When I was 19 years old, I decided to do a poem addressing my abuser.
I was just a college kid at the time. In a safe space, among friends, a college slam poetry team. It wasn’t like a choice, I just needed to get it out, and my poetry has always been how I’ve done that. I performed that piece for my friends, teammates, and, ultimately, Longhorn Network. Everyone accepted my truth and my vulnerability. So I went with it.
And then, before I knew it, just like that….
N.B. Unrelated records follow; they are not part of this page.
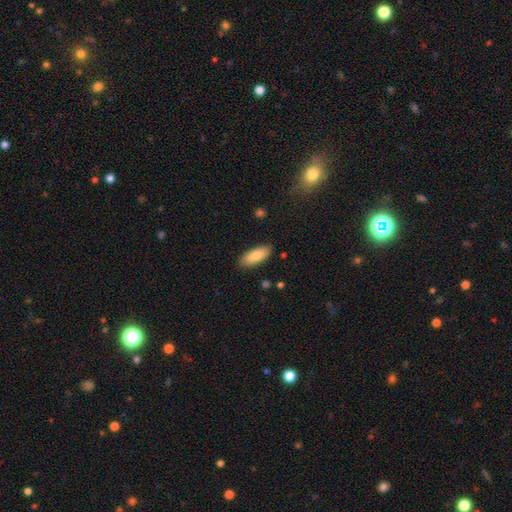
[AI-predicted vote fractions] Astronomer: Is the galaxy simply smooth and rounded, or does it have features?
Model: smooth — 85%.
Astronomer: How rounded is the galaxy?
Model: in between — 76%.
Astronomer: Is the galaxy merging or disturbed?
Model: none — 86%.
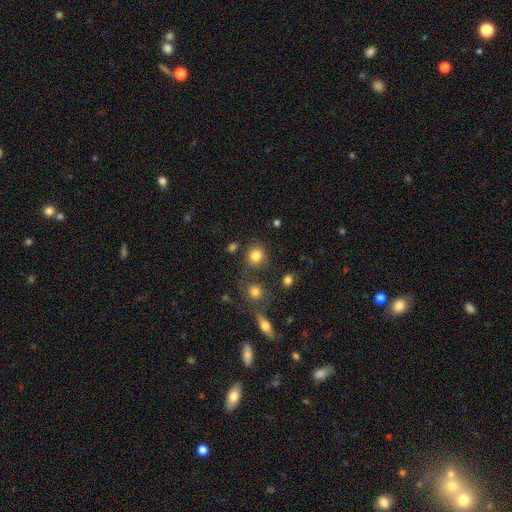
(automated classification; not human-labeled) This appears to be a smooth galaxy with no disk features (82%) that is round (84%). Merging: none (73%).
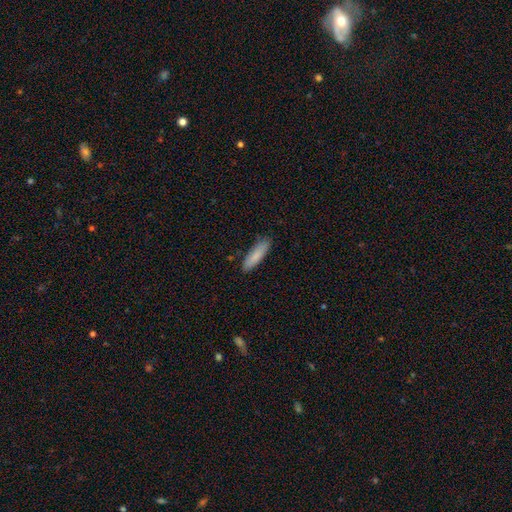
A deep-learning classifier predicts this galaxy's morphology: smooth 85%, featured or disk 9%, star or artifact 6%. Down the decision tree: how rounded — cigar-shaped (68%); merging — none (85%).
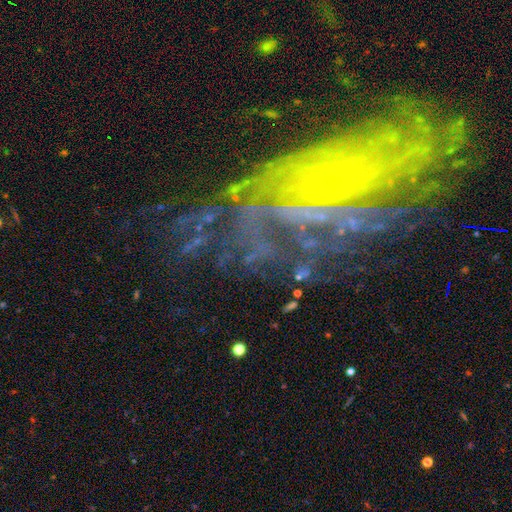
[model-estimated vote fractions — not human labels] Smooth or featured: featured or disk — 77% (star or artifact — 15%)
Edge-on disk: no — 96% (yes — 4%)
Bar: no — 65% (weak — 22%)
Spiral arms: yes — 94% (no — 6%)
Spiral winding: tight — 70% (medium — 23%)
Spiral arm count: can't tell — 29% (more than 4 — 17%)
Bulge size: small — 82% (moderate — 10%)
Merging: none — 67% (minor disturbance — 15%)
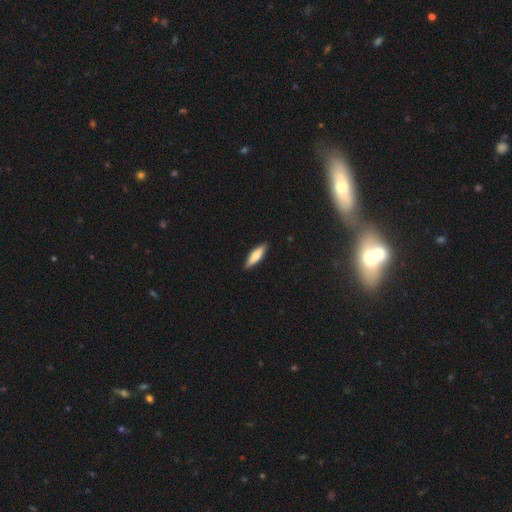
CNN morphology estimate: Overall: smooth (74%). How rounded: cigar-shaped (61%; in between 38%). Merging: none (89%).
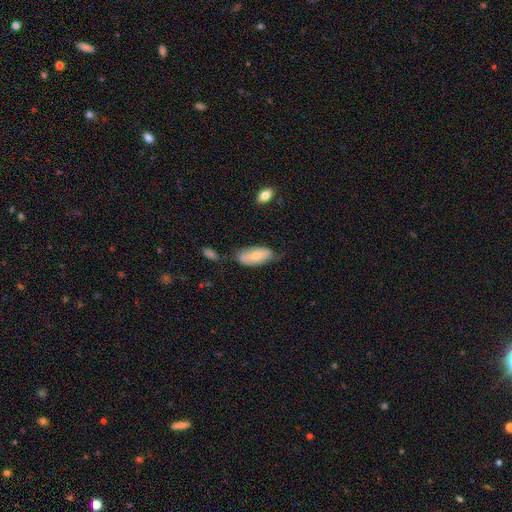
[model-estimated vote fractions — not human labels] The model was most divided on "merging": none: 51%, minor disturbance: 33%, major disturbance: 11%, merger: 5%. More confident: how rounded — in between (89%); smooth or featured — smooth (62%).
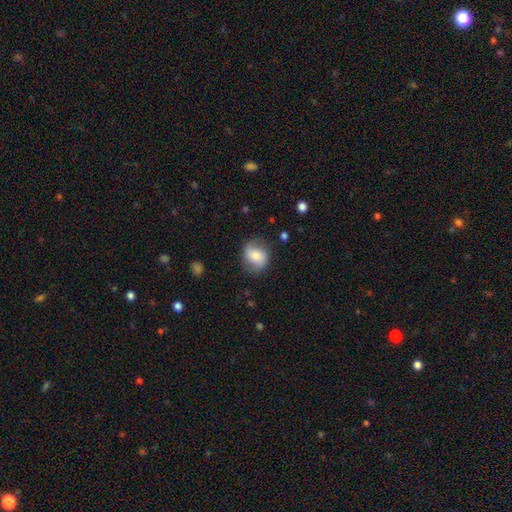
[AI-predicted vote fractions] Q: Smooth or featured?
A: smooth (62%); runner-up: featured or disk (30%)
Q: How rounded?
A: round (63%); runner-up: in between (35%)
Q: Merging?
A: none (74%); runner-up: minor disturbance (18%)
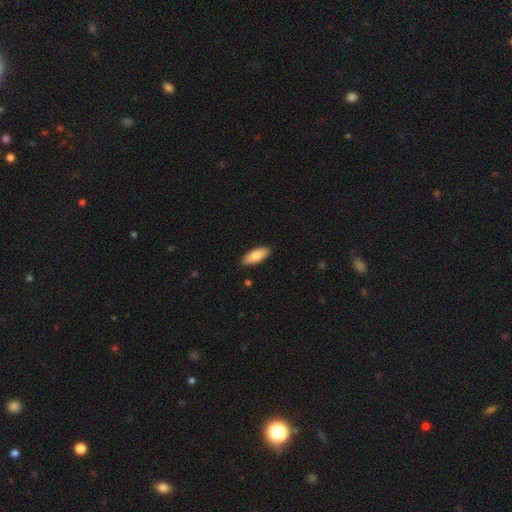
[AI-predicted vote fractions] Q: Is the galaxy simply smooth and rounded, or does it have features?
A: smooth — 79%.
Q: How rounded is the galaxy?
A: in between — 76%.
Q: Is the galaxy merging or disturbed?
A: none — 89%.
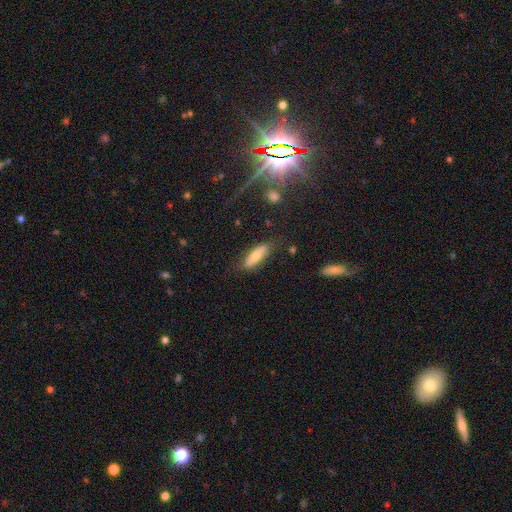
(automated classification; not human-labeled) A smooth galaxy with no disk features (59%) that is in between round and cigar-shaped (50%). Merging: none (73%).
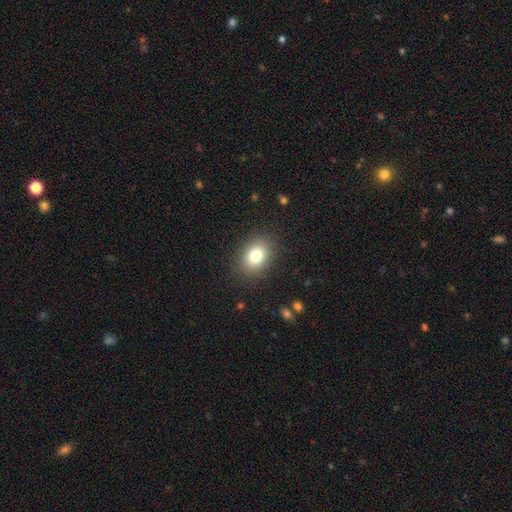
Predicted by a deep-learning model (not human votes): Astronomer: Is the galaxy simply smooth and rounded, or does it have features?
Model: smooth — 80%.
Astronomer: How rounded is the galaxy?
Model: in between — 70%.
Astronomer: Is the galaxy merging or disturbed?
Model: none — 87%.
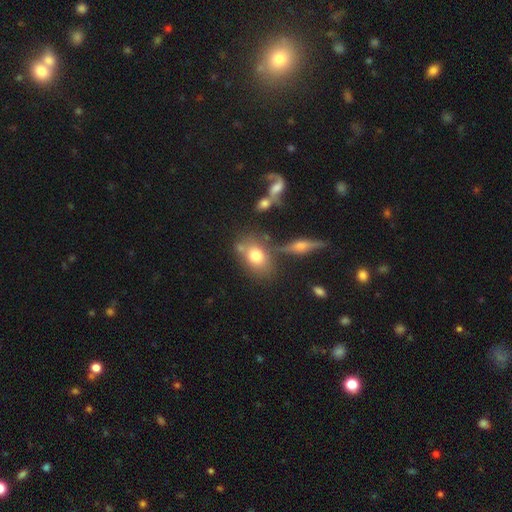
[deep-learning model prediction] Smooth or featured? Predicted: smooth (p=0.71). How rounded? Predicted: in between (p=0.66). Merging? Predicted: none (p=0.62).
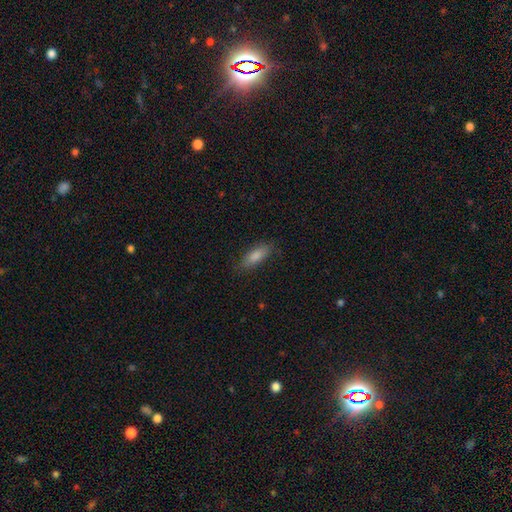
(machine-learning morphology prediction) Overall: smooth (78%). How rounded: in between (58%; cigar-shaped 39%). Merging: none (82%).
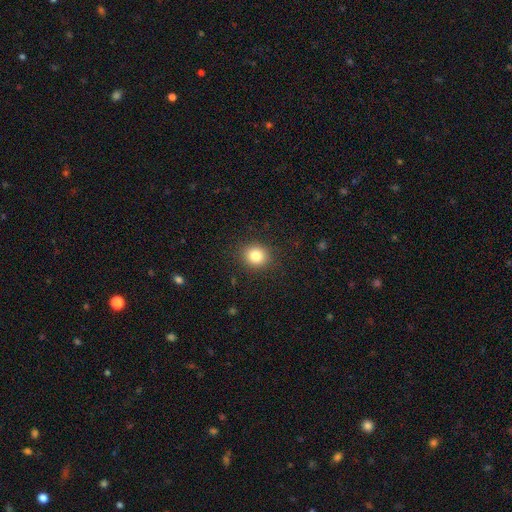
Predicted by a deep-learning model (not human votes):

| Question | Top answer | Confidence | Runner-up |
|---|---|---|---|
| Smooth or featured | smooth | 83% | star or artifact (11%) |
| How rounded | round | 78% | in between (21%) |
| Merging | none | 89% | minor disturbance (7%) |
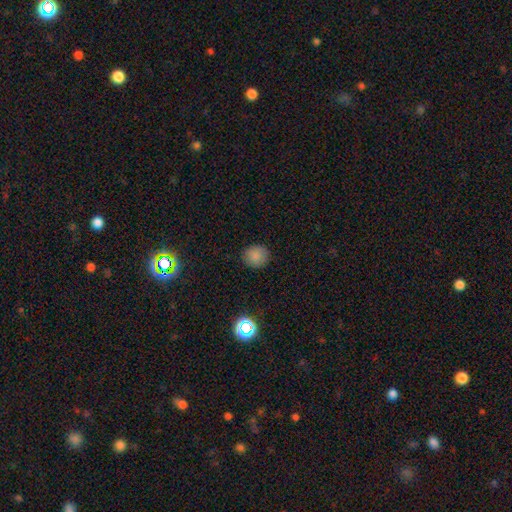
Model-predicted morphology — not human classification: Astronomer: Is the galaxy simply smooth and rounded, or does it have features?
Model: smooth — 83%.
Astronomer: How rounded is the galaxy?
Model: round — 87%.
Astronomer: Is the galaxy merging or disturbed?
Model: none — 89%.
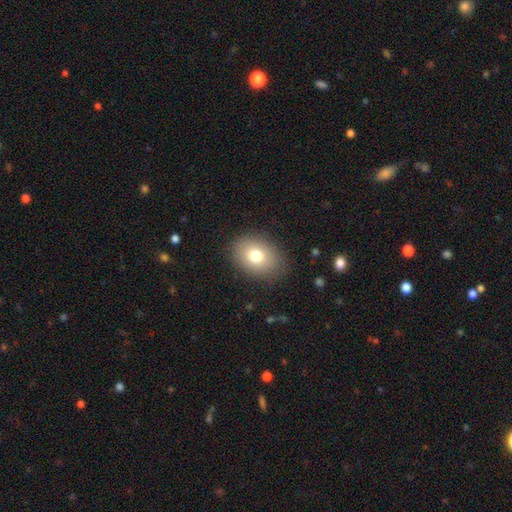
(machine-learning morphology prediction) This is likely a smooth galaxy (76%). How rounded: likely in between (62%). Merging: clearly none (84%).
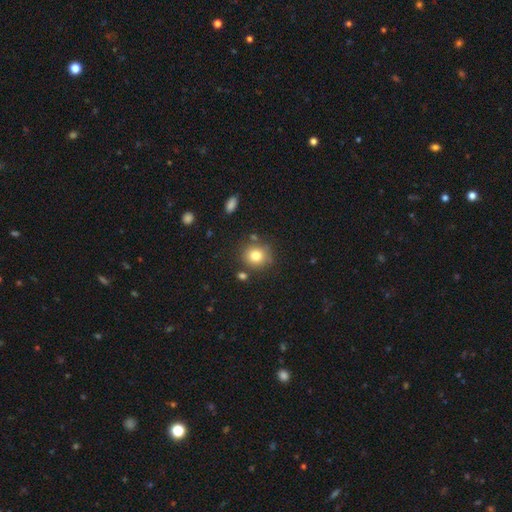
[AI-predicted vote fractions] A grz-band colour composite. It shows a smooth galaxy with no disk features (79%) that is round (87%). Merging: none (79%).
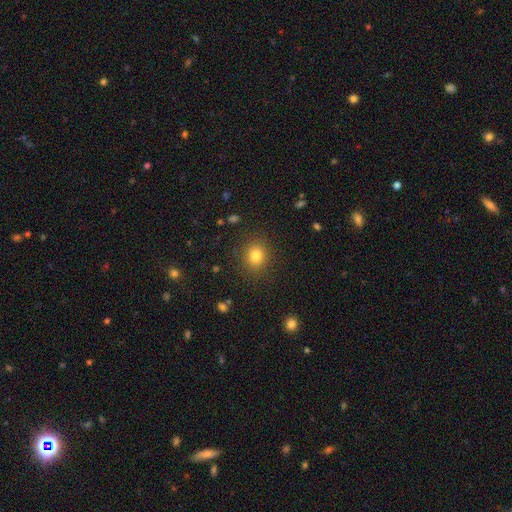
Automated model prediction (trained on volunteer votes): A smooth galaxy with no disk features (81%) that is round (69%).

Vote fractions:
- Smooth or featured? smooth: 81% / star or artifact: 12% / featured or disk: 7%
- How rounded? round: 69% / in between: 30% / cigar-shaped: 1%
- Merging? none: 87% / minor disturbance: 8% / major disturbance: 3% / merger: 1%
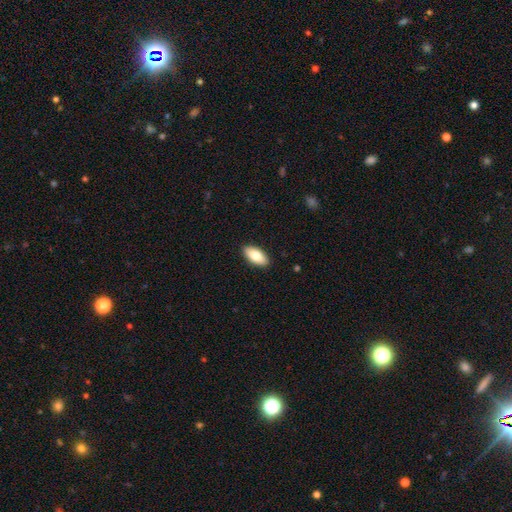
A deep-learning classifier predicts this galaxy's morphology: smooth_or_featured: smooth (p=0.81) [alt: featured or disk p=0.13]
how_rounded: in between (p=0.92) [alt: cigar-shaped p=0.06]
merging: none (p=0.90) [alt: minor disturbance p=0.07]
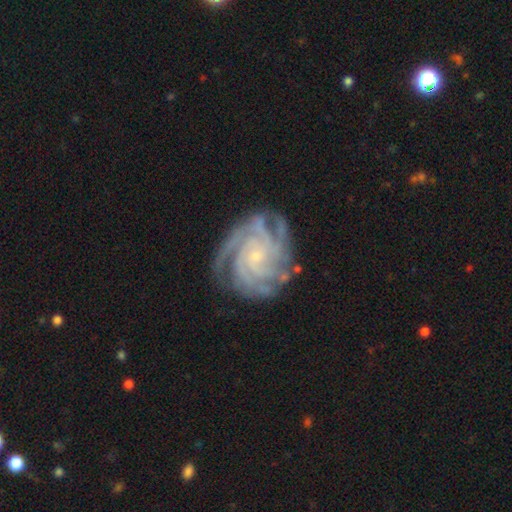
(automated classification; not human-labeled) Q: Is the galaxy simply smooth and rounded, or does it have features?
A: featured or disk — 91%.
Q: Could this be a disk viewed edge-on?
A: no — 98%.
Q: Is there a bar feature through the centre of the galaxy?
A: no — 71%.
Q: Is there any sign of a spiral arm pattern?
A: yes — 99%.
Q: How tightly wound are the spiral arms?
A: tight — 75%.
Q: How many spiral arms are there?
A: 4 — 37%.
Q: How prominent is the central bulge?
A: small — 83%.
It was everywhere. “Imani McGee-Stafford, the childhood sexual abuse survivor.” It seemed as if the entire planet knew I’d been sexually abused from eight to 12 years old. They learned about the darkness, the hurt, the suicide attempts — three to be exact — and a short stint in a county mental hospital.
All of it.
I was all out there. There were things I’d never told my grandma in that story.
Now, don’t get me wrong. I don’t regret it, at all, but….
At the same time, I can’t deny that everything about my life changed in that moment — both for the good and for, well … I’ll just say, the uncomfortable. The good changes, I mean … they’ve been amazing: People all over the world reached out to offer their support and love. I found out my story wasn’t so isolated. I’ve been able to connect with countless individuals who have experienced similar trauma. I’ve had the opportunity to speak about my journey to groups, schools, basketball teams, even the state of Georgia, in hopes that my story can help others get through their own personal challenges. I call myself a hope dealer these days.
I wouldn’t trade any of that for the world. It’s been a blessing, to say the least.
The other part of it all, though? That’s been much more difficult to come to grips with.
And the weird thing is, that other part — the part that has been the most challenging — isn’t something that’s easy to describe or point to. It’s not something tangible like the abuse I was used to. It’s more like, I don’t know … a lingering shadow that follows you wherever you go, something that may not be visible all the time but is still there, in the background, lurking. It’s your deepest secrets entering a room before you do.
In a lot of ways, it’s even worse than something more direct and in your face.
The best way I can describe it is to say that almost immediately after I shared my story, it sort of seemed as though the awful things that had happened to me as a kid somehow became the whole of what I was.
Of who I was.
It became what everyone saw me as.
So, when I’d meet people, I was no longer Imani the funny one, or Imani the basketball player, or Imani the poet, or even Imani the Black woman. I was Imani the survivor of sexual assault.
Imani the Brave.
Imani the Person Everyone Looks at with Sad Eyes and Wants to Hug.
Imani … the Damaged One, the Fragile.
Almost immediately after I shared my story, it sort of seemed as though the awful things that had happened to me as a kid somehow became the whole of what I was.
At first, it wasn’t a huge deal, and I’m definitely not here to blame anyone for having that response. Everyone meant well. I mean, what is the proper response, ya know?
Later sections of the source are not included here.